How employees and managers can combat unconscious bias
Why is reducing the influence of unconscious bias, or "unbiasing” as it's called at Google, so difficult? For starters, you're dealing with the unconscious and there’s a lot going on behind the scenes. Research shows it’s difficult to detect unconscious subtleties and it’s hard to take action on something you don’t detect. But there are things individuals can proactively do to make the unconscious conscious.
My co-author, Dr. Eden King, Associate Professor of Psychology at George Mason University, and I reviewed the literature for a paper published by the Society for Human Resource Management (SHRM) and Society for Industrial and Organizational Psychology (SIOP) Science of HR White Paper Series. The paper identifies a number of strategies that can help individuals, employees and managers alike, take charge of their unconscious bias and begin unbiasing the workplace.
What an employee can do:
- Listen and offer support. When listening to coworkers, try to reflect and offer empathetic support. Research has shown that support can be a strong predictor of the attitudes of stigmatized individuals. It’s no surprise, then, that a panel of chief diversity officers from Fortune 500 companies said “listening” was a fundamental skill for cultural understanding in a session on “The Power of Words” at the Academy of Management Conference in 2014.
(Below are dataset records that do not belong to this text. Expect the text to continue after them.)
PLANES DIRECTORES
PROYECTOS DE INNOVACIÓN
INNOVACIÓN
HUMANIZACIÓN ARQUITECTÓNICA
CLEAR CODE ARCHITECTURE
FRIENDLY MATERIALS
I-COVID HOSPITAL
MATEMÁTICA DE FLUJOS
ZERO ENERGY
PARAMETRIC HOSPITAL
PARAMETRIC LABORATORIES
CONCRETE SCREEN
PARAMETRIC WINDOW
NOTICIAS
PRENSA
- Call out bias and intervene. Intervening in a situation may feel like a confrontation, and research shows people are generally hesitant to intervene. But this is especially important for those who can't stand up for themselves for fear of being “outed” (e.g., sexual orientation minorities, religious minorities).
What a manager can do:
- Watch for bias blind spots. People may believe that they are less prejudiced than most others, but people may be blind to their own unconscious biases. The disconnect between egalitarian values and subtly biased actions can be made visible by highlighting that there’s a problem, feeling the emotional consequences (e.g., guilt) and considering the events that caused them.
- Challenge assumptions. Even when trying to make objective, data-based decisions, it’s helpful to question how unconsciously biased assumptions may be influencing decision makers. Ask, “what assumptions am I making in this decision?” even if you feel your assumptions are benevolent.
- Be a role a model of inclusion. Social network research shows that people from underrepresented groups may not be included as often in conversations with upper management. And even when those underrepresented individuals are included, their contributions may be misattributed or ignored. Managers can help make sure everyone is able to contribute and credit is given duly.
While these lists aren’t exhaustive or mutually exclusive, they provide an important starting point for employees and managers to begin unbiasing their own workplace experience and that of their coworkers.